Something happened that’s hard to remember, so I don’t know what to say about it.  It left traces though, interesting evidence.

I began folding canvas to make big charcoal drawings in 2013.  It was a way of tricking myself to make things twice as big as I thought I could.  The indirect marks made this way looked like whispers, images that could undo themselves over time if they weren’t cared for.  The fold drew an invisible line for itself like evidence of an event.  It revealed the canvas’s history of existing in another dimension, of having been folded and unfolded for a reason.

Trudy Perks, The victory of Flora, 2013
Trudy Perks, The victory of Flora, 2013

It’s enjoyable, letting unexpected things happen. There’s a value in not-knowing; maybe I picked this up while recording measurements for physics experiments.  Many small, repeated observations can reveal patterns.  Robert Morris lets felt fall or pile up, setting his parameters.  I’ve learned from photos of Helen Frankenthaler to paint on the floor, and read that she wanted to lose her mark so the colour and canvas could speak.

I want the folds to speak because I think they can say something about time and space and the power of things we don’t usually notice or can’t see.  Folds tend to fall or get overpowered and flattened on purpose.  But folds can also defy gravity for a time and disrupt an image.

Robert Morris, Untitled, 1969
Robert Morris, Untitled, 1969
Ernst Haas, Helen Frankenthaler painting, 1969
Ernst Haas, Helen Frankenthaler painting, 1969
Trudy Perks, Fold Painting 2 (Conduit) and Fold Painting 1, 2015
Trudy Perks, Fold Painting 2 (Conduit) and Fold Painting 1, 2015

My voice sometimes disappears.  There are times when the right words don’t seem to exist, and I say so many things missing the mark.  Maybe the right words haven’t been invented?

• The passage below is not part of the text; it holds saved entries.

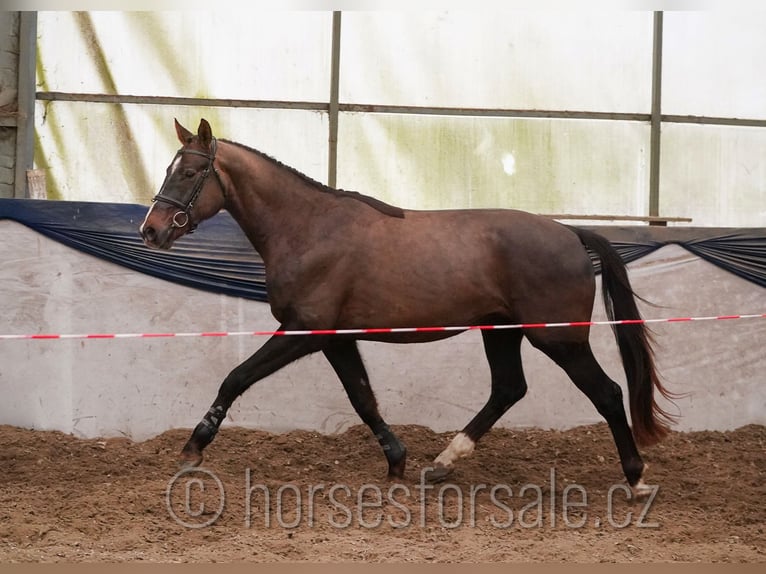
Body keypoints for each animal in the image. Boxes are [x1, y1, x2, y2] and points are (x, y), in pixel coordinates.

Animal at [140, 118, 677, 497]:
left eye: (190, 172)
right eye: (170, 170)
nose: (151, 230)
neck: (309, 228)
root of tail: (570, 233)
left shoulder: (303, 331)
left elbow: (236, 378)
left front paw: (192, 450)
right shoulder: (334, 339)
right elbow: (363, 398)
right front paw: (397, 461)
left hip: (558, 337)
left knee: (606, 393)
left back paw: (636, 478)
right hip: (501, 330)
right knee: (508, 388)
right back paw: (440, 464)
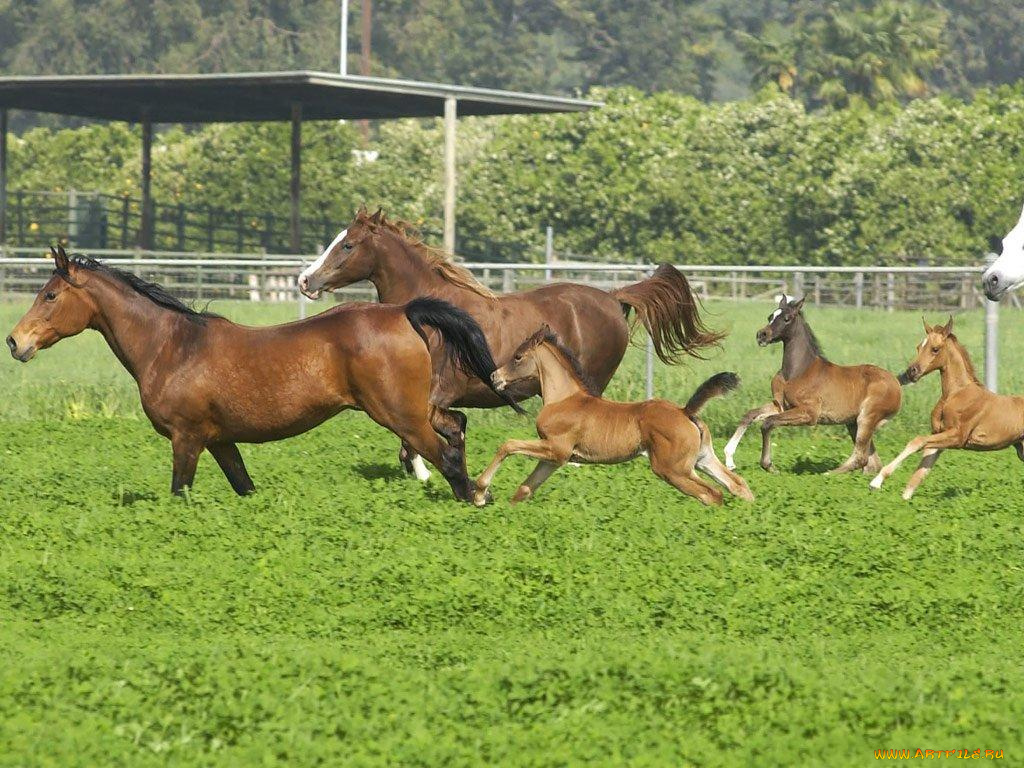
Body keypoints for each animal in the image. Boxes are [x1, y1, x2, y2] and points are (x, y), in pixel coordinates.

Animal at [6, 246, 520, 499]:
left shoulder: (186, 438)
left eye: (50, 295)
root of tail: (403, 312)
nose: (15, 342)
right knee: (456, 426)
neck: (172, 347)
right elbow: (243, 487)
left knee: (445, 452)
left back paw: (473, 498)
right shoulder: (219, 440)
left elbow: (179, 493)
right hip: (415, 409)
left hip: (399, 414)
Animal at [296, 207, 720, 483]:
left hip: (590, 381)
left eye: (347, 245)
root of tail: (613, 298)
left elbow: (412, 435)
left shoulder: (435, 391)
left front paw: (423, 473)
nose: (305, 280)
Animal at [471, 327, 753, 507]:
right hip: (702, 459)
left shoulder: (556, 448)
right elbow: (524, 489)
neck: (564, 399)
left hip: (672, 469)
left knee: (712, 494)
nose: (495, 377)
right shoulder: (555, 458)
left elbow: (508, 445)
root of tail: (686, 412)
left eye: (518, 356)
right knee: (738, 485)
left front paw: (480, 493)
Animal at [720, 296, 905, 473]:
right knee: (872, 463)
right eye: (770, 316)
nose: (762, 335)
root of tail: (896, 383)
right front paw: (729, 459)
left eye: (787, 318)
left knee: (861, 458)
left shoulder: (809, 413)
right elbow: (750, 415)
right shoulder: (781, 406)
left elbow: (768, 423)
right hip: (853, 423)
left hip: (866, 418)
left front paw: (769, 465)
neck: (795, 372)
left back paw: (827, 474)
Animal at [868, 317, 1024, 501]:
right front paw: (904, 500)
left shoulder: (957, 436)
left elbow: (917, 441)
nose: (911, 372)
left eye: (935, 349)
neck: (955, 394)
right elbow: (918, 475)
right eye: (918, 347)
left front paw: (876, 481)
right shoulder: (939, 437)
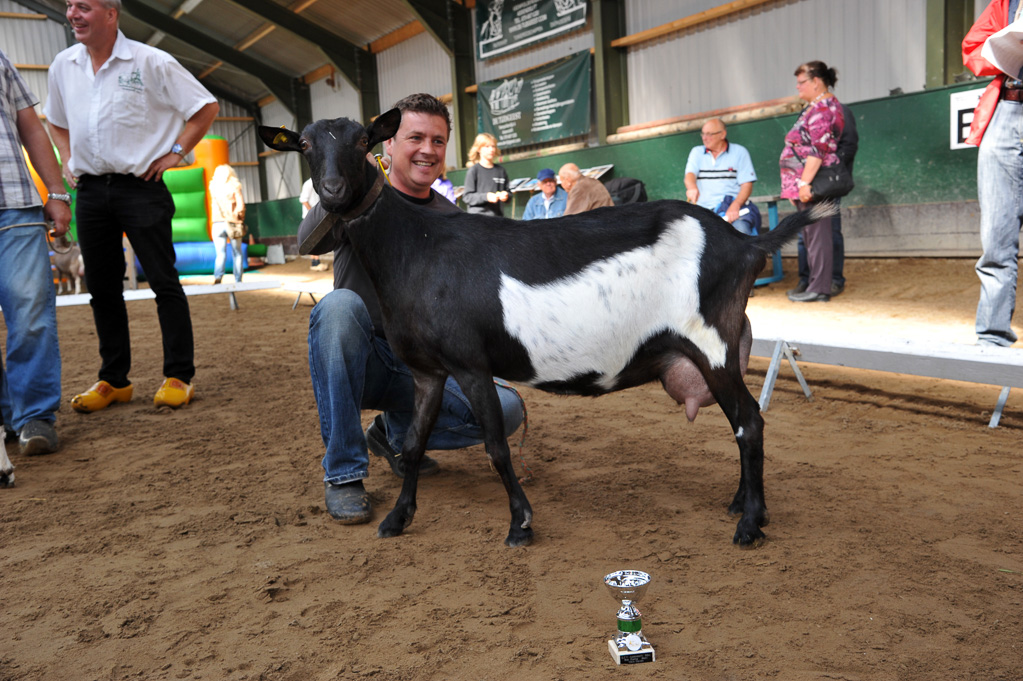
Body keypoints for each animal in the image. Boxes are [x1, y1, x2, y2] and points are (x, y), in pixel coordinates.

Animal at [259, 111, 834, 548]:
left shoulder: (470, 364)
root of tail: (743, 243)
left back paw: (750, 524)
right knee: (742, 422)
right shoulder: (427, 372)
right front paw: (398, 518)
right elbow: (415, 444)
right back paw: (741, 503)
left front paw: (520, 523)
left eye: (362, 141)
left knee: (749, 423)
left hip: (710, 342)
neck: (417, 245)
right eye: (305, 145)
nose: (332, 191)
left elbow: (497, 446)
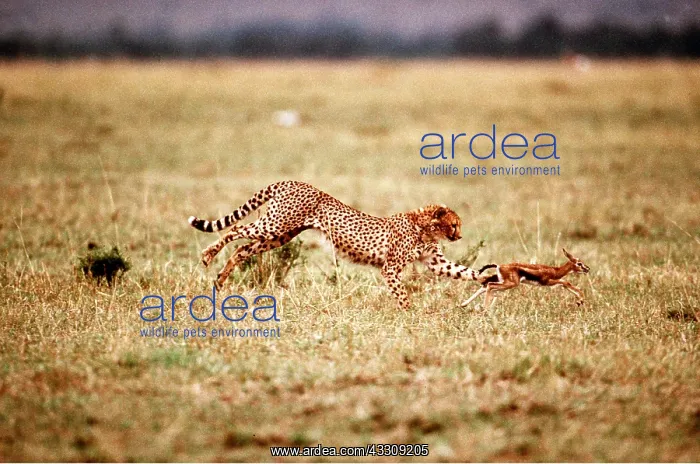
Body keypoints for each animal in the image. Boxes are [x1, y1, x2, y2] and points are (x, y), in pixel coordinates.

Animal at [187, 180, 479, 309]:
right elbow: (402, 294)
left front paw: (487, 276)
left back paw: (220, 280)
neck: (424, 227)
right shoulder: (390, 268)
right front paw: (409, 314)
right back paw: (207, 255)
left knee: (242, 249)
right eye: (454, 225)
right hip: (275, 225)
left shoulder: (434, 262)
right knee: (235, 229)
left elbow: (462, 271)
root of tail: (292, 181)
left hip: (280, 235)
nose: (459, 236)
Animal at [460, 248, 590, 308]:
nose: (587, 269)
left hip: (503, 282)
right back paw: (485, 308)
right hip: (510, 284)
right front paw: (580, 300)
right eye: (579, 263)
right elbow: (565, 282)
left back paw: (463, 304)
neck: (555, 270)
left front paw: (580, 301)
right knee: (489, 285)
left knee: (485, 286)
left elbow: (565, 283)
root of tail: (498, 266)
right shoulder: (547, 281)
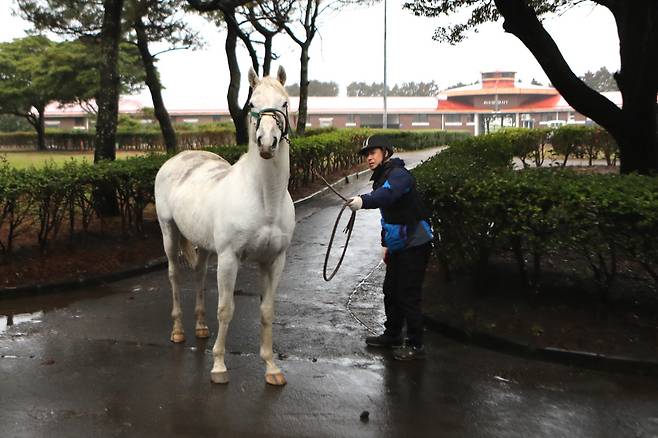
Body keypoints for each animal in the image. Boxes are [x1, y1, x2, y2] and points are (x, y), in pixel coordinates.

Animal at [154, 66, 292, 384]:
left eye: (284, 103)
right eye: (252, 104)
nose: (267, 142)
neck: (265, 199)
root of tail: (179, 158)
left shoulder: (274, 260)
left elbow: (267, 311)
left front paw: (271, 367)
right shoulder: (230, 258)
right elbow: (226, 309)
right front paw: (218, 366)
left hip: (204, 245)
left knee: (200, 276)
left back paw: (201, 327)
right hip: (169, 232)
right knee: (175, 275)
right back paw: (178, 331)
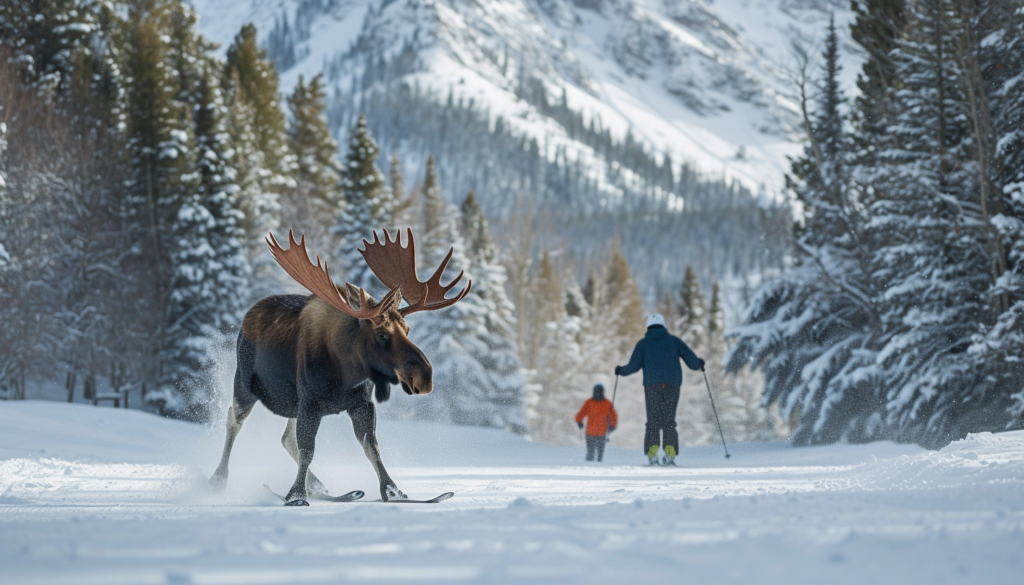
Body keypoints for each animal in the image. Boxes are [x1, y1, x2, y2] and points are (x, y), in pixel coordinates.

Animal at [212, 231, 475, 506]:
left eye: (407, 329)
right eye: (381, 334)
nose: (424, 377)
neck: (346, 373)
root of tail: (248, 315)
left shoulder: (361, 403)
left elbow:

I started to wonder, what if an image can’t show what I mean to communicate?  Agnes Martin said we can remember the beauty of a rose because real beauty exists in our minds.  The experience of beauty in her mind was what she was interested in, more than the rose.  That beauty interests me too, and the way she got around the problem of representation using grids of lines, delicate and overwhelming.

Agnes Martin, Leaves, 1966
Agnes Martin, Leaves, 1966
Agnes Martin, Starlight, 1963
Agnes Martin, Starlight, 1963
Sol LeWitt, Untitled (Paper Fold), 1973
Sol LeWitt, Untitled (Paper Fold), 1973
Bridget Riley, Late morning, 1967
Bridget Riley, Late morning, 1967
Trudy Perks, Fold Painting 3 (Yellow, purple and blue), 2015
Trudy Perks, Fold Painting 3 (Spectrum – Yellow, purple and blue), 2015

Numbers and size matter in this so-called minimalist process.  Life-size, immersive fields of humble marks make you wonder: why the heck did someone do this, how long did it take and did her back hurt? (Yes.)  Then you recognize something, maybe about the world or yourself.  I’m thinking about perception and the experience of memory, light and time.  My lines skip over the folds and sometimes break.  They might suggest mirages like op-art, but they also show how the canvas is sculpturally present.  I want the folds to keep existing like this; or, when gravity pulls them flat, like empty spaces showing something about what it’s like to be in time.

There’s an old song that describes it: “In the desert you can remember your name.”  I’ve tried to skip over times when words fail by saying a thousand little things.  It’s embarrassing.  But maybe something interesting comes through this way.